Forse potremmo chiederci: possiamo noi, con i nostri limiti, con la nostra debolezza, tendere così in alto? La Chiesa, durante l’Anno Liturgico, ci invita a fare memoria di una schiera di Santi, di coloro, cioè, che hanno vissuto pienamente la carità, hanno saputo amare e seguire Cristo nella loro vita quotidiana. Essi ci dicono che è possibile per tutti percorrere questa strada. In ogni epoca della storia della Chiesa, ad ogni latitudine della geografia del mondo, i Santi appartengono a tutte le età e ad ogni stato di vita, sono volti concreti di ogni popolo, lingua e nazione. E sono tipi molto diversi. In realtà devo dire che anche per la mia fede personale molti santi, non tutti, sono vere stelle nel firmamento della storia. E vorrei aggiungere che per me non solo alcuni grandi santi che amo e che conosco bene sono “indicatori di strada”, ma proprio anche i santi semplici, cioè le persone buone che vedo nella mia vita, che non saranno mai canonizzate.
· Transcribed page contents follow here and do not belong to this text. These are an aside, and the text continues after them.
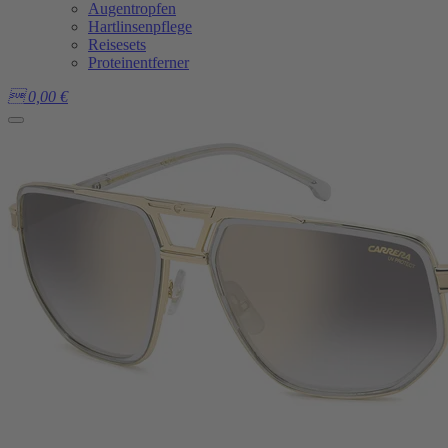
Augentropfen
Hartlinsenpflege
Reisesets
Proteinentferner

0,00
€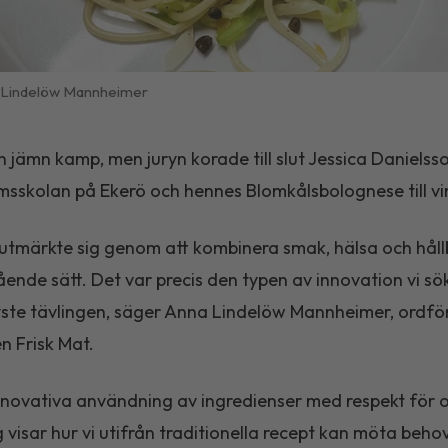
 Lindelöw Mannheimer
n jämn kamp, men juryn korade till slut Jessica Danielss
sskolan på Ekerö och hennes Blomkålsbolognese till vi
 utmärkte sig genom att kombinera smak, hälsa och hål
ående sätt. Det var precis den typen av innovation vi sö
lyste tävlingen, säger Anna Lindelöw Mannheimer, ordfö
n Frisk Mat.
novativa användning av ingredienser med respekt för o
 visar hur vi utifrån traditionella recept kan möta behov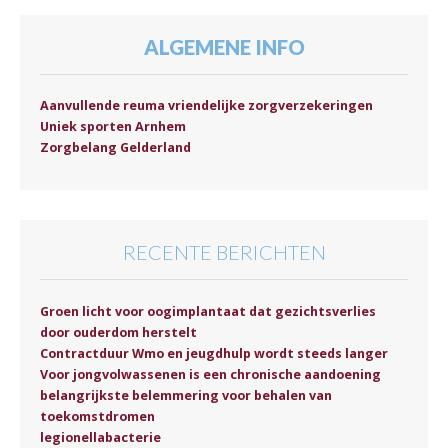
ALGEMENE INFO
Aanvullende reuma vriendelijke zorgverzekeringen
Uniek sporten Arnhem
Zorgbelang Gelderland
RECENTE BERICHTEN
Groen licht voor oogimplantaat dat gezichtsverlies
door ouderdom herstelt
Contractduur Wmo en jeugdhulp wordt steeds langer
Voor jongvolwassenen is een chronische aandoening
belangrijkste belemmering voor behalen van
toekomstdromen
legionellabacterie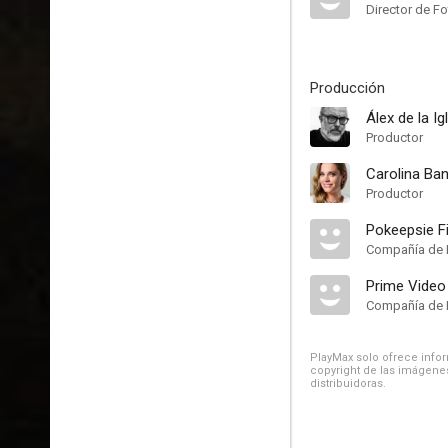
Director de Fo
Producción
Álex de la Ig
Productor
Carolina Ba
Productor
Pokeepsie F
Compañía de 
Prime Video
Compañía de 
PlayMax solo ofrece inform
copyright de las imágenes
distribuidoras.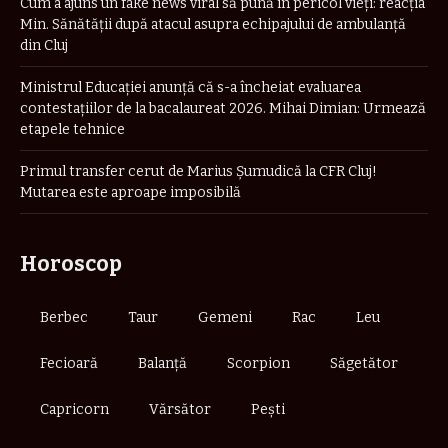
Cum a ajuns un fake news viral să pună în pericol vieți: reacția
Min. Sănătății după atacul asupra echipajului de ambulanță
din Cluj
Ministrul Educației anunță că s-a încheiat evaluarea
contestațiilor de la bacalaureat 2026. Mihai Dimian: Urmează
etapele tehnice
Primul transfer cerut de Marius Șumudică la CFR Cluj!
Mutarea este aproape imposibilă
Horoscop
Berbec
Taur
Gemeni
Rac
Leu
Fecioară
Balanță
Scorpion
Săgetător
Capricorn
Vărsător
Pești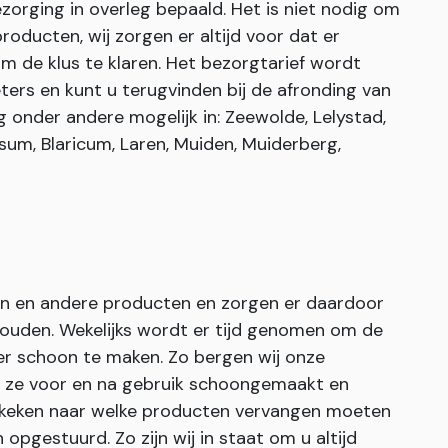
zorging in overleg bepaald. Het is niet nodig om
roducten, wij zorgen er altijd voor dat er
 de klus te klaren. Het bezorgtarief wordt
ters en kunt u terugvinden bij de afronding van
g onder andere mogelijk in: Zeewolde, Lelystad,
sum, Blaricum, Laren, Muiden, Muiderberg,
en en andere producten en zorgen er daardoor
uden. Wekelijks wordt er tijd genomen om de
er schoon te maken. Zo bergen wij onze
n ze voor en na gebruik schoongemaakt en
gekeken naar welke producten vervangen moeten
pgestuurd. Zo zijn wij in staat om u altijd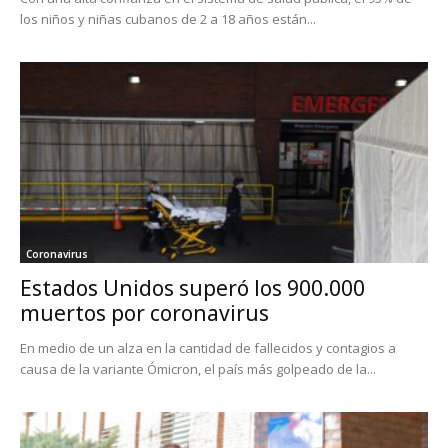
los niños y niñas cubanos de 2 a 18 años están...
Coronavirus
Estados Unidos superó los 900.000
muertos por coronavirus
En medio de un alza en la cantidad de fallecidos y contagios a
causa de la variante Ómicron, el país más golpeado de la...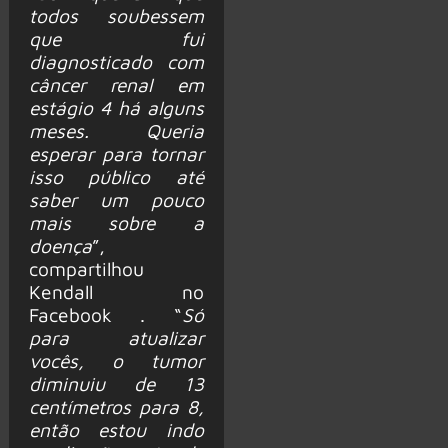
todos soubessem
que fui
diagnosticado com
câncer renal em
estágio 4 há alguns
meses. Queria
esperar para tornar
isso público até
saber um pouco
mais sobre a
doença
”,
compartilhou
Kendall no
Facebook . “
Só
para atualizar
vocês, o tumor
diminuiu de 13
centímetros para 8,
então estou indo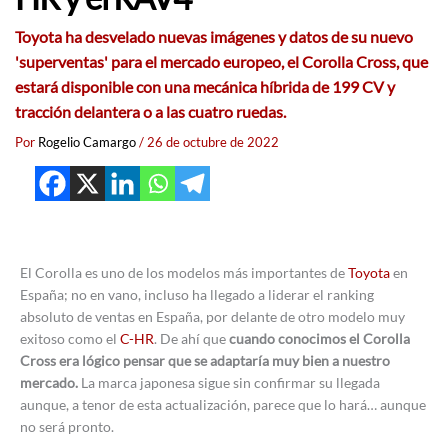
Toyota ha desvelado nuevas imágenes y datos de su nuevo
'superventas' para el mercado europeo, el Corolla Cross, que
estará disponible con una mecánica híbrida de 199 CV y
tracción delantera o a las cuatro ruedas.
Por
Rogelio Camargo
/
26 de octubre de 2022
El Corolla es uno de los modelos más importantes de
Toyota
en
España; no en vano, incluso ha llegado a liderar el ranking
absoluto de ventas en España, por delante de otro modelo muy
exitoso como el
C-HR
. De ahí que
cuando conocimos el Corolla
Cross era lógico pensar que se adaptaría muy bien a nuestro
mercado.
La marca japonesa sigue sin confirmar su llegada
aunque, a tenor de esta actualización, parece que lo hará… aunque
no será pronto.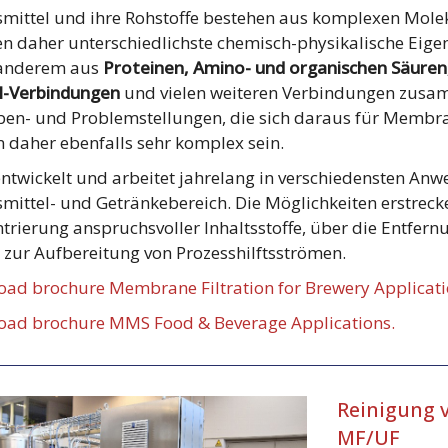
mittel und ihre Rohstoffe bestehen aus komplexen Mol
en daher unterschiedlichste chemisch-physikalische Eigen
 anderem aus
Proteinen, Amino- und organischen Säuren,
l-Verbindungen
und vielen weiteren Verbindungen zusam
en- und Problemstellungen, die sich daraus für Memb
 daher ebenfalls sehr komplex sein.
twickelt und arbeitet jahrelang in verschiedensten An
mittel- und Getränkebereich. Die Möglichkeiten erstreck
trierung anspruchsvoller Inhaltsstoffe, über die Entfern
n zur Aufbereitung von Prozesshilftsströmen.
ad brochure Membrane Filtration for Brewery Applicati
ad brochure MMS Food & Beverage Applications.
Reinigung v
MF/UF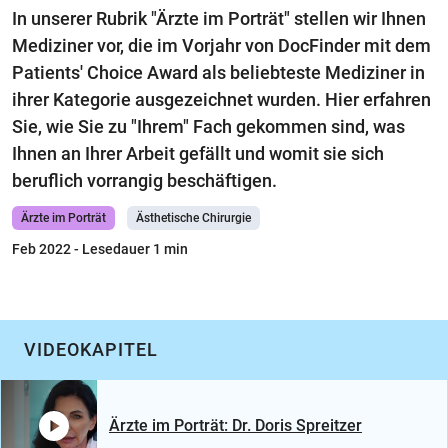
In unserer Rubrik "Ärzte im Porträt" stellen wir Ihnen
Mediziner vor, die im Vorjahr von DocFinder mit dem
Patients' Choice Award als beliebteste Mediziner in
ihrer Kategorie ausgezeichnet wurden. Hier erfahren
Sie, wie Sie zu "Ihrem" Fach gekommen sind, was
Ihnen an Ihrer Arbeit gefällt und womit sie sich
beruflich vorrangig beschäftigen.
Ärzte im Porträt
Ästhetische Chirurgie
Feb 2022
- Lesedauer 1 min
VIDEOKAPITEL
Ärzte im Porträt: Dr. Doris Spreitzer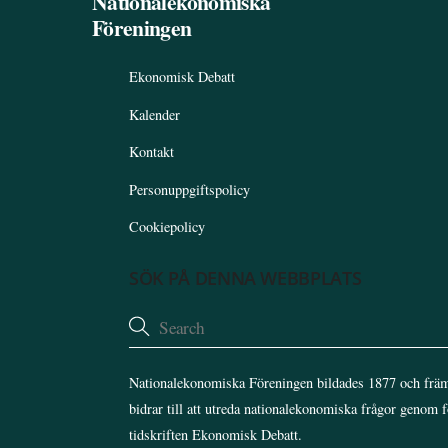
Nationalekonomiska
Föreningen
Ekonomisk Debatt
Kalender
Kontakt
Personuppgiftspolicy
Cookiepolicy
SÖK PÅ DENNA WEBBPLATS
Nationalekonomiska Föreningen bildades 1877 och främ
bidrar till att utreda nationalekonomiska frågor genom 
tidskriften Ekonomisk Debatt.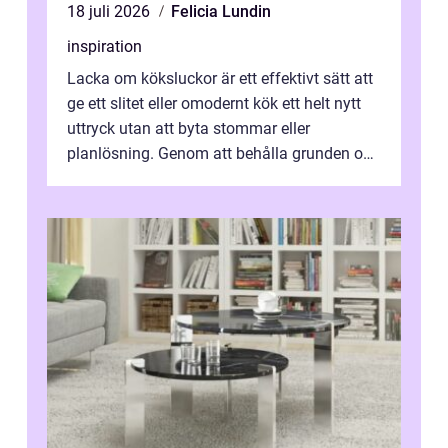
18 juli 2026
Felicia Lundin
inspiration
Lacka om köksluckor är ett effektivt sätt att
ge ett slitet eller omodernt kök ett helt nytt
uttryck utan att byta stommar eller
planlösning. Genom att behålla grunden och
enbart förnya ytskikten får ...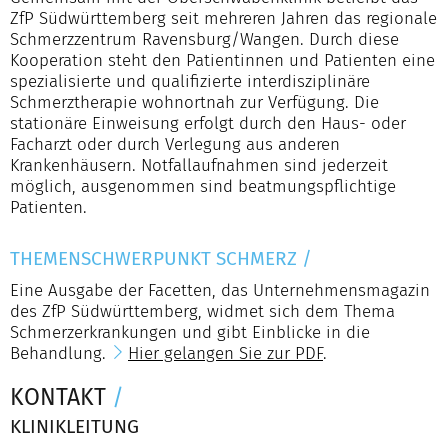
ZfP Südwürttemberg seit mehreren Jahren das regionale
Schmerzzentrum Ravensburg/Wangen. Durch diese
Kooperation steht den Patientinnen und Patienten eine
spezialisierte und qualifizierte interdisziplinäre
Schmerztherapie wohnortnah zur Verfügung. Die
stationäre Einweisung erfolgt durch den Haus- oder
Facharzt oder durch Verlegung aus anderen
Krankenhäusern. Notfallaufnahmen sind jederzeit
möglich, ausgenommen sind beatmungspflichtige
Patienten.
THEMENSCHWERPUNKT SCHMERZ
/
Eine Ausgabe der Facetten, das Unternehmensmagazin
des ZfP Südwürttemberg, widmet sich dem Thema
Schmerzerkrankungen und gibt Einblicke in die
Behandlung.
Hier gelangen Sie zur PDF
.
KONTAKT
/
KLINIKLEITUNG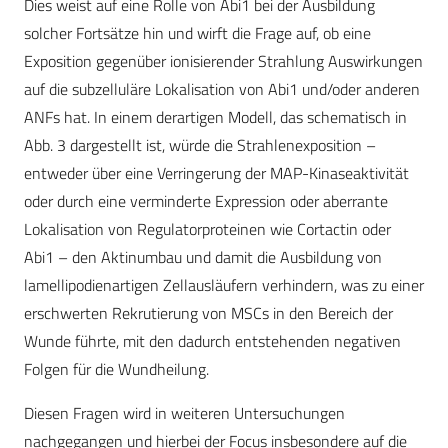
Dies weist auf eine Rolle von Abi1 bei der Ausbildung
solcher Fortsätze hin und wirft die Frage auf, ob eine
Exposition gegenüber ionisierender Strahlung Auswirkungen
auf die subzelluläre Lokalisation von Abi1 und/oder anderen
ANFs hat. In einem derartigen Modell, das schematisch in
Abb. 3 dargestellt ist, würde die Strahlenexposition –
entweder über eine Verringerung der MAP-Kinaseaktivität
oder durch eine verminderte Expression oder aberrante
Lokalisation von Regulatorproteinen wie Cortactin oder
Abi1 – den Aktinumbau und damit die Ausbildung von
lamellipodienartigen Zellausläufern verhindern, was zu einer
erschwerten Rekrutierung von MSCs in den Bereich der
Wunde führte, mit den dadurch entstehenden negativen
Folgen für die Wundheilung.
Diesen Fragen wird in weiteren Untersuchungen
nachgegangen und hierbei der Focus insbesondere auf die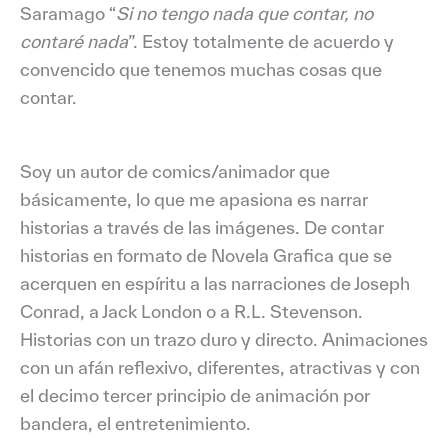
Saramago “
Si no tengo nada que contar, no
contaré nada
”. Estoy totalmente de acuerdo y
convencido que tenemos muchas cosas que
contar.
Soy un autor de comics/animador que
básicamente, lo que me apasiona es narrar
historias a través de las imágenes. De contar
historias en formato de Novela Grafica que se
acerquen en espíritu a las narraciones de Joseph
Conrad, a Jack London o a R.L. Stevenson.
Historias con un trazo duro y directo. Animaciones
con un afán reflexivo, diferentes, atractivas y con
el decimo tercer principio de animación por
bandera, el entretenimiento.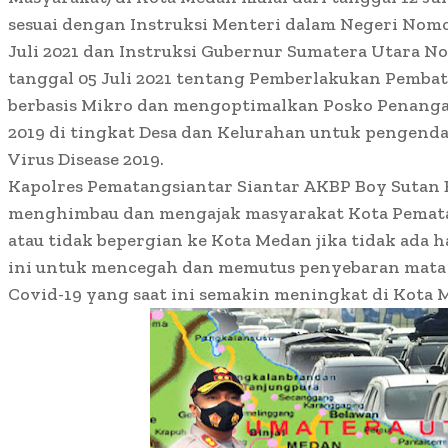
sesuai dengan Instruksi Menteri dalam Negeri Nomo
Juli 2021 dan Instruksi Gubernur Sumatera Utara No
tanggal 05 Juli 2021 tentang Pemberlakukan Pemba
berbasis Mikro dan mengoptimalkan Posko Penanga
2019 di tingkat Desa dan Kelurahan untuk pengend
Virus Disease 2019.
Kapolres Pematangsiantar Siantar AKBP Boy Sutan B
menghimbau dan mengajak masyarakat Kota Pemat
atau tidak bepergian ke Kota Medan jika tidak ada ha
ini untuk mencegah dan memutus penyebaran mata 
Covid-19 yang saat ini semakin meningkat di Kota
Sono persone normali, per così dire, senza eroismo visibile, ma nella loro bontà di ogni giorno vedo la verità della fede. Questa bontà, che hanno maturato nella fede della Chiesa, è per me la più sicura apologia del cristianesimo e il segno di dove sia la verità.
Nella comunione dei Santi, canonizzati e non canonizzati, che la Chiesa vive grazie a Cristo in tutti i suoi membri, noi godiamo della loro presenza e della loro compagnia e coltiviamo la ferma speranza di poter imitare il loro cammino e condividere un giorno la stessa vita beata, la vita eterna.
Come è grande e bella, e anche semplice, la vocazione cristiana vista in questa luce! Tutti siamo chiamati alla santità: è la misura stessa della vita cristiana. Ancora una volta san Paolo lo esprime con grande intensità, quando scrive: “A ciascuno di noi è stata data la grazia secondo la misura del dono di Cristo… Egli ha dato ad alcuni di essere apostoli, ad altri di essere profeti, ad altri ancora di essere evangelisti, ad altri di essere pastori e maestri, per preparare i fratelli a compiere il ministero, allo scopo di edificare il corpo di Cristo, finché arriviamo tutti all’unità della fede e della conoscenza del Figlio di Dio, fino all’uomo perfetto, fino a raggiungere la misura della pienezza di Cristo” (Ef 4,7.11-13). Vorrei invitare tutti ad aprirsi all’azione dello Spirito Santo, che trasforma la nostra vita, per essere anche noi come tessere del grande mosaico di santità che Dio va creando nella storia, perché il volto di Cristo splenda nella pienezza del suo fulgore. Non abbiamo paura di tendere verso l’alto, verso le altezze di Dio; non abbiamo paura che Dio ci chieda troppo, ma lasciamoci guidare in ogni azione quotidiana dalla sua Parola, anche se ci sentiamo poveri, inadeguati, peccatori: sarà Lui a trasformarci secondo il suo amore»[4].


NOTE

[1] Santo, Enciclopedia Treccani on line.

[2] Karol Wojtyla - Giovanni Paolo II, Sono tutto nelle mani di Dio. Appunti personali 1962 - 2003, Libreria Editrice Vaticana,  2014, p. 28.

[3] Giovanni Paolo II, Udienza Generale, 14 febbraio 2001.

[4] Benedetto XVI, Udienza Generale, 13 aprile 2011.